* Exercises
(1) Answer these questions from the excerpt on the 2012 Republican convention.
(a) Which two organizations produced the new poll about Romney?
(b) Whose speech did @TobinCommentary call the best of the evening?
(c) According to Bill Keller, Rice is an icon of which two things?
(2) Write what comes next in the excerpt on the 2012 Republican convention, picking up after its final sentence.

#### Page text

What to expect for tomorrow: Here’s how all Republican and Democratic presidential candidates have accepted the nomination since 1984.
Romney’s biggest liability in 2008 was his religion. In 2012, it’s his wealth. “Mitt Romney used to be the Mormon guy. Now, he's the rich guy.
A new poll from the Washington Post and Pew Research Center shows that Mormonism -- which was closely associated with Romney's early presidential candidacy -- has slipped from voters' minds. It's replacement as the No. 1 defining characteristic of the GOP nominee? What else? His wealth.” Aaron Blake in The Washington Post.
@TobinCommentary: Huckabee is making up for his attacks on Romney’s Mormonism 4 yrs ago right now & doing a good job of it. #gop2012
Wonkbook’s guide to the other convention speeches
Condoleeza Rice on American leadership in the world. “[T]hat is the question of the moment -- "Where does America stand?" When our friends and our foes, alike, do not know the answer to that question -- clearly and unambiguously -- the world is a chaotic and dangerous place. The U.S. has since the end of World War II had an answer -- we stand for free peoples and free markets, we are willing to support and defend them -- we will sustain a balance of power that favors freedom…And I know too that there is weariness -- a sense that we have carried these burdens long enough. But if we are not inspired to lead again, one of two things will happen -- no one will lead and that will foster chaos -- or others who do not share our values will fill the vacuum. My fellow Americans, we do not have a choice. We cannot be reluctant to lead -- and one cannot lead from behind.” The Washington Post.
@TobinCommentary: Condi Rice’s speech is best of evening. Actually best of #gop2012 so far.
KELLER: What should Republicans do about Rice? “If you're organizing the nominating convention of a Republican presidential candidate in 2012, she presents you with a dilemma. On the one hand the former secretary of state is an accomplished, proudly Republican black woman… She is an icon of opportunity (a Republican mantra) and diversity (a Republican shortcoming)…On the other hand, she is a reminder of the Recent Republican President Who Shall Scarcely Be Mentioned at This Convention…She is also an out-of-Republican-fashion moderate on social issues like abortion…Rice has the pedigree and the chastening experience to present a more sophisticated and more temperate Republican take on the world. And Wednesday night she did so.” Bill Keller in The New York Times.

########
#### Record excerpts

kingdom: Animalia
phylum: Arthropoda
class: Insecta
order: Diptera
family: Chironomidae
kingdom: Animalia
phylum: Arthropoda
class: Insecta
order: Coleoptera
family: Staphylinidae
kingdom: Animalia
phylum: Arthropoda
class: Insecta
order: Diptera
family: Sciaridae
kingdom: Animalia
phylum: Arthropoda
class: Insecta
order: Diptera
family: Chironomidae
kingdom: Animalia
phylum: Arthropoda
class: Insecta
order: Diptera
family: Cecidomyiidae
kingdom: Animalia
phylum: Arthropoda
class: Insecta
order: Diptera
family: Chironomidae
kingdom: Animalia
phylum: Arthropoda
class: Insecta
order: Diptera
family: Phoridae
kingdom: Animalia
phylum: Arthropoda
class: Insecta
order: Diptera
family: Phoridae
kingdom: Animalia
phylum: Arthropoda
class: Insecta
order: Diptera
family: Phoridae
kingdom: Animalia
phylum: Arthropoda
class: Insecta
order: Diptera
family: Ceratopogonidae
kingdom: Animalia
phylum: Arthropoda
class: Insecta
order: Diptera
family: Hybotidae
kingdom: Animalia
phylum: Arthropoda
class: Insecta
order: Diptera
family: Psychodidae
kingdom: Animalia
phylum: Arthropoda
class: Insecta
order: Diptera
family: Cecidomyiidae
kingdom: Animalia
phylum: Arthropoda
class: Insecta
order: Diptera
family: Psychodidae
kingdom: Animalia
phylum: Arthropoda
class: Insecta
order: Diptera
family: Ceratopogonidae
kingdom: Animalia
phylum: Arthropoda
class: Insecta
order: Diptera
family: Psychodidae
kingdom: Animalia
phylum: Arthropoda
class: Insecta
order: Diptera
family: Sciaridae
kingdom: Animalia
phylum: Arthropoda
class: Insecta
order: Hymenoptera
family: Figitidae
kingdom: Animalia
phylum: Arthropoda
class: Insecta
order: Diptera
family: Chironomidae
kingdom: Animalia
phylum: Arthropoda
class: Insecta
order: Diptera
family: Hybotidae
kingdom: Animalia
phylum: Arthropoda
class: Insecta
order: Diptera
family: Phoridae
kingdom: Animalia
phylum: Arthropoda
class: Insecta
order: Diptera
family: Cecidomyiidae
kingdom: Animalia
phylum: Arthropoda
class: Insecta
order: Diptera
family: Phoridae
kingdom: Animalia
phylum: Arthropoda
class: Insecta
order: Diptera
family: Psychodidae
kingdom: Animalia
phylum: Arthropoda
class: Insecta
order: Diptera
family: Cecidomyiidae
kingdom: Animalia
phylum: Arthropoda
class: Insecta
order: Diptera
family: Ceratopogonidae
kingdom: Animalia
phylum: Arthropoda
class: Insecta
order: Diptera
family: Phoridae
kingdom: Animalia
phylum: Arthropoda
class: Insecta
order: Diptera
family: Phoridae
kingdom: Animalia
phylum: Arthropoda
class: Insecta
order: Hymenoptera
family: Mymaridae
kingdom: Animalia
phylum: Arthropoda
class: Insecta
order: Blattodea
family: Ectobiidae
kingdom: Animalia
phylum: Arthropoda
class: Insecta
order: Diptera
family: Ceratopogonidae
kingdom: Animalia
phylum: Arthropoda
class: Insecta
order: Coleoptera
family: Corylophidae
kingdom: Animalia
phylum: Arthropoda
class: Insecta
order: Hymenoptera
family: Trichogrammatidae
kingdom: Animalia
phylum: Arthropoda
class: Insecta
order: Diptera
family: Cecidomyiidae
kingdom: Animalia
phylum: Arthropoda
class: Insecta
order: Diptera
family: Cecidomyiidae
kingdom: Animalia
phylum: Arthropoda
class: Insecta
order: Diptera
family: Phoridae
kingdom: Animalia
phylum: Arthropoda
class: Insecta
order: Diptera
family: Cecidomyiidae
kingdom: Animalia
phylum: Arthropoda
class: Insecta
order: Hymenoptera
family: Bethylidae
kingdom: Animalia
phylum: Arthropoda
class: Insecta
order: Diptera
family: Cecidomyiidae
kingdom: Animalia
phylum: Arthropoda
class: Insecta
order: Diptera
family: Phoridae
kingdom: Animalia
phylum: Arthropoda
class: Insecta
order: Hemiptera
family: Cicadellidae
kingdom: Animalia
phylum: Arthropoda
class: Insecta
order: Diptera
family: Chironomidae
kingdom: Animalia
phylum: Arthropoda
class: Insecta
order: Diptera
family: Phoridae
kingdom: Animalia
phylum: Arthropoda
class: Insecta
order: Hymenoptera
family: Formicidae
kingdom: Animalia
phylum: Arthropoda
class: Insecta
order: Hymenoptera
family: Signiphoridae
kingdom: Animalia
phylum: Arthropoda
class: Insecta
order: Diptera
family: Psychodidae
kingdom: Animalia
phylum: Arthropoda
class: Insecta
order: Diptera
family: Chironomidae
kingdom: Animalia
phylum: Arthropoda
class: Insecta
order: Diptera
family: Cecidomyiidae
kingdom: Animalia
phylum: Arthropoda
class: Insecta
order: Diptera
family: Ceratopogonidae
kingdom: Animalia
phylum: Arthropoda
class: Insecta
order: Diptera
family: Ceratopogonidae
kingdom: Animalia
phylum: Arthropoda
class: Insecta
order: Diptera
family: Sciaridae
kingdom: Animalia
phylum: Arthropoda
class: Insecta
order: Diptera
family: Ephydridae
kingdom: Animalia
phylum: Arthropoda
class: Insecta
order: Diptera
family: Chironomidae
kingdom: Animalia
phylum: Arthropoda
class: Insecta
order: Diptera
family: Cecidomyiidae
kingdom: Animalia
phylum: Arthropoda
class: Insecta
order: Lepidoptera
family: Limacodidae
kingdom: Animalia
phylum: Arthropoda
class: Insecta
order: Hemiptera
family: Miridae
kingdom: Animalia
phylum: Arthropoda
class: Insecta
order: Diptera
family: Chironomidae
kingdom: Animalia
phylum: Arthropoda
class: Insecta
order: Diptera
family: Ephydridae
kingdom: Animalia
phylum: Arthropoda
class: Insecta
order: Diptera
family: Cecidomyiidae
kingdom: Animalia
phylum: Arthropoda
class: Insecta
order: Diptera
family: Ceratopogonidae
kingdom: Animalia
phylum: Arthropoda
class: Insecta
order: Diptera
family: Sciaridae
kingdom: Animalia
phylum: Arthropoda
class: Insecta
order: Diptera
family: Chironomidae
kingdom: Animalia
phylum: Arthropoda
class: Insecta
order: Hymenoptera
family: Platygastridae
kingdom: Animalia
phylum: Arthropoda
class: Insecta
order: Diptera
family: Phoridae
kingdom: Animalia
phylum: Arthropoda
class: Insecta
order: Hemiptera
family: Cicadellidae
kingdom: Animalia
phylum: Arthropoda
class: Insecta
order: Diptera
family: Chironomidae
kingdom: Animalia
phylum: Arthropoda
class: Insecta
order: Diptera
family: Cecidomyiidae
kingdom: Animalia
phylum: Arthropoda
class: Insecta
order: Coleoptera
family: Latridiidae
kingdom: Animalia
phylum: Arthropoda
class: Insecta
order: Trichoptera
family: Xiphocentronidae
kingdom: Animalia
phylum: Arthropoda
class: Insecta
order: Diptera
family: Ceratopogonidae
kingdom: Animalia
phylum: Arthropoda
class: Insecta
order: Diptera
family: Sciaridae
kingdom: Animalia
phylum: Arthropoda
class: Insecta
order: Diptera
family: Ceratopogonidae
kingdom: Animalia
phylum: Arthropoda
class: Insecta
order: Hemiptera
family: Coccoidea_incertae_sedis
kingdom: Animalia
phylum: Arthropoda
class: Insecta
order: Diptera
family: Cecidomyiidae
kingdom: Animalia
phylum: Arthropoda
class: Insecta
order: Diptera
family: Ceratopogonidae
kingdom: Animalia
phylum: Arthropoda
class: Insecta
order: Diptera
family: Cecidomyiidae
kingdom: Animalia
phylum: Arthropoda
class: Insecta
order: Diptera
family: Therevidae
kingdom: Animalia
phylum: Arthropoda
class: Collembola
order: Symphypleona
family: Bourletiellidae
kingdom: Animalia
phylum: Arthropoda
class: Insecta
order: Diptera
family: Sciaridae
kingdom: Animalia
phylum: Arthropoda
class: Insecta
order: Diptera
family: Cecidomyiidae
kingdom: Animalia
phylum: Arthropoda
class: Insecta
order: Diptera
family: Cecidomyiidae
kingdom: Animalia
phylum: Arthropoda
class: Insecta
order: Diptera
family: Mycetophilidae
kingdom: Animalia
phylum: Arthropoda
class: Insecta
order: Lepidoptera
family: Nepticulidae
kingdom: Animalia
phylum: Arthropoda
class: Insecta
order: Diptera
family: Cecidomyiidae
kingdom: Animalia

########

* Results in order
(1)
(a) The Washington Post and Pew Research Center
(b) Condi Rice's
(c) Opportunity and diversity

(2)
@mattyglesias: Here you are thinking the Obama jobs record is pretty bad, then along comes Rice to remind you of the Bush foreign policy.
DEYOUNG: Rice stole the show on Day 2. “Condoleezza Rice added a dollop of star power to the evening's proceedings with a call to tell the world ‘where America stands’ that mixed the exceptionalism rhetoric of the Bush administration, some soaring reminders of the country's immigrant past and civil rights obligations, an academic lecture about trade agreements and a reminder about the obligations of leadership…Delegates stopped roaming the aisles and chatting with their neighbors to pay attention as Rice brought them to their feet..Rice was eloquent on the burdens of leadership and the need to pay attention to the rest of the world at a time of deep domestic concern.” Karen DeYoung in The Washington Post.
OH Sen. Rob Portman on the economy and policy “So, you have one candidate who understands that success comes from working hard, competing and taking risks. And you have another candidate who believes success comes from government. Which one do you think knows how to turn this economy around? Which one would you choose to invest your life's savings? Should it be any different for safeguarding our nation's economy?…In business, if you don't move rapidly, you are out of business. You are finished. We want a president who operates at business speed not government speed…President Obama has been so driven to advance his big government ideology that he has abandoned the daily economic work that a government must do to open markets, restore business confidence and create the climate for job growth. This is the work President Romney would begin on day one.” Politico.
@sahilkapur: Rob Portman’s speech is a good reminder of why he’s not the VP nominee.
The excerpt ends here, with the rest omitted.